Ears nodded. He'd already hinted to the girl how rich he was, Victor knew, not that the girls here didn't start trying to figure that out right away. Victor rose, tapped his fist to Ears's. "I know you think I'm crazy."
"I do, yes. Came out of the womb freakin' paranoid."
"We'll do that money thing later—"
"Got it right here, man," said Ears, tapping his breast pocket.
"Ahh, you got a good thing going here with this nice young lady," Vic said magnanimously. "No need to do business here. We'll do it tomorrow, what do you say?"
"Whatever you want, Vic. You better hope I don't spe
nd it tonight. Could end up in Atlantic City, who knows what could happen."
"But I'm not forgetting my side of the deal." Vic turned to the girl. "He's a good man," he told her. "Guy's an old pal of mine, okay?" He tossed off the rest of what had originally been Ears's drink, drained it, ice and all. Then he pulled out his roll of hundreds, gave her ten. "So, listen, I'm buying him a really nice evening, okay?"
"Oh, wow," she murmured.
"Yo, Vic, this is above and beyond the call of duty," Ears said excitedly, hitting what he thought was his own drink hard.
"Not a problem." He touched knuckles with Ears and left.
At the door he beckoned one of the bouncers, who lurched over.
"I came in with my friend," said Victor, pulling out a hundred-dollar bill. "But now I got to go."
He handed the bill to the man, who accepted it as if it was his due even as he inspected its authenticity. "What's the problem?"

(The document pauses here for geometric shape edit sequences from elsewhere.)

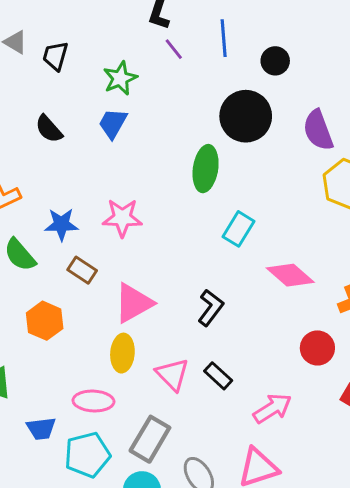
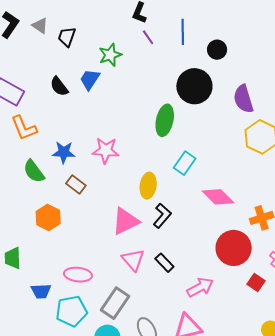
blue trapezoid: (113, 123) -> (90, 79), moved
pink triangle: (134, 303) -> (125, 221), moved
red circle: (317, 348) -> (234, 248), size x1.5
yellow ellipse: (122, 353) -> (148, 186), moved

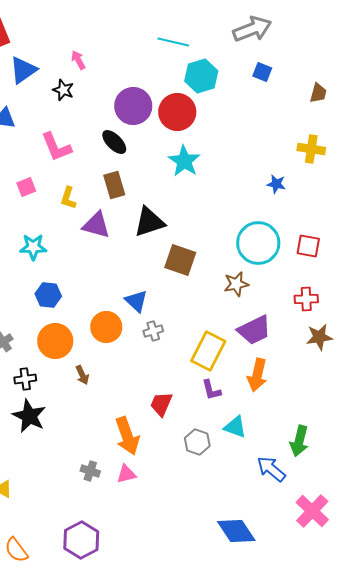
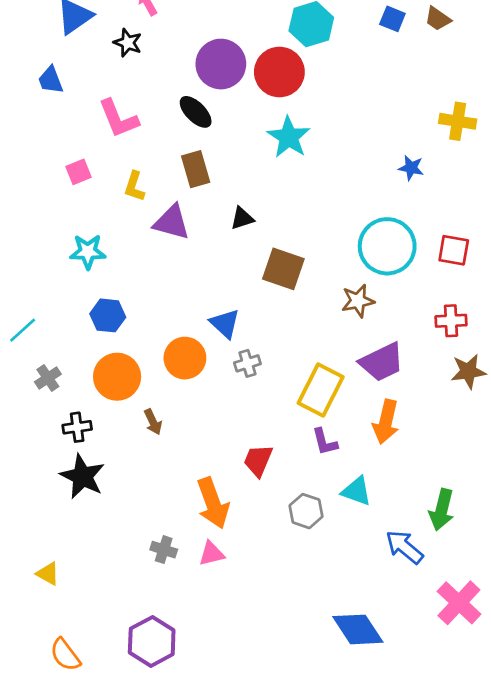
brown trapezoid: (318, 93) -> (438, 19), moved, turned 110
black triangle: (149, 222) -> (242, 218), size x0.6

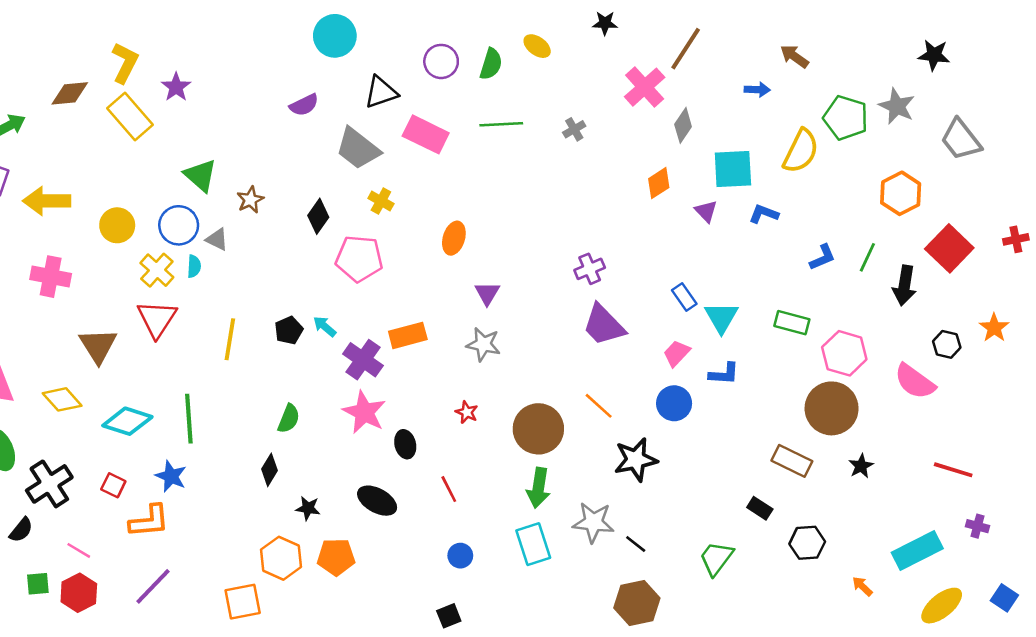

"My friend is taking that—he drinks too much, liver is bad, and he's taking that medicine that makes you throw up if you drink too much alcohol, makes you sick very fast."
"He's gonna get sick?"
"Maybe, maybe not," said Victor. "But if he does, I want you to drag him out of here and put him in a cab and send him downtown to the SoHo Grand Hotel."
"For a hundred?"
"No. That was just to have the conversation." Victor smiled and pulled out another hundred and slipped it to the man, who snapped it away. "What hotel?"
"SoHo Grand. Very cool hotel, man. Big time there."
"That's right."
"Cool."
Outside, Victor turned the corner, pulled the vial from his pocket and flipped it into the street, where it popped. The pieces would be crushed by thousands of cars into powder by the next morning. He'd seen Ears drink at least an ounce of his drink, which meant half an ounce of the mixture. All he needed to do was take one more good pull, and then he'd have an ounce in his system. The methyl ethyl ke-tone went straight into the bloodstream. The sauce killed you about three different ways. Maybe he should have popped Richie that way. But he hadn't because there would have been a chance that Sharon would screw it up and kill herself instead of Richie. Though it would have saved Vic a lot of trouble, the cleanup job, moving Richie's body. But no, that had been a piece of luck, he told himself, because it was while he was cleaning up that he discovered that someone had been there. Gotten the tip-off from the smell of Clorox and the light off in the bedroom. He kept walking. The night felt good, and he was going to go sit at the bar of the Plaza Hotel, talk to the bartender, and any lonely woman who might be there, be seen on about five different security cameras, proving his whereabouts if anyone wanted to know later, and, most important, think of a way to trap the guy who was hunting him.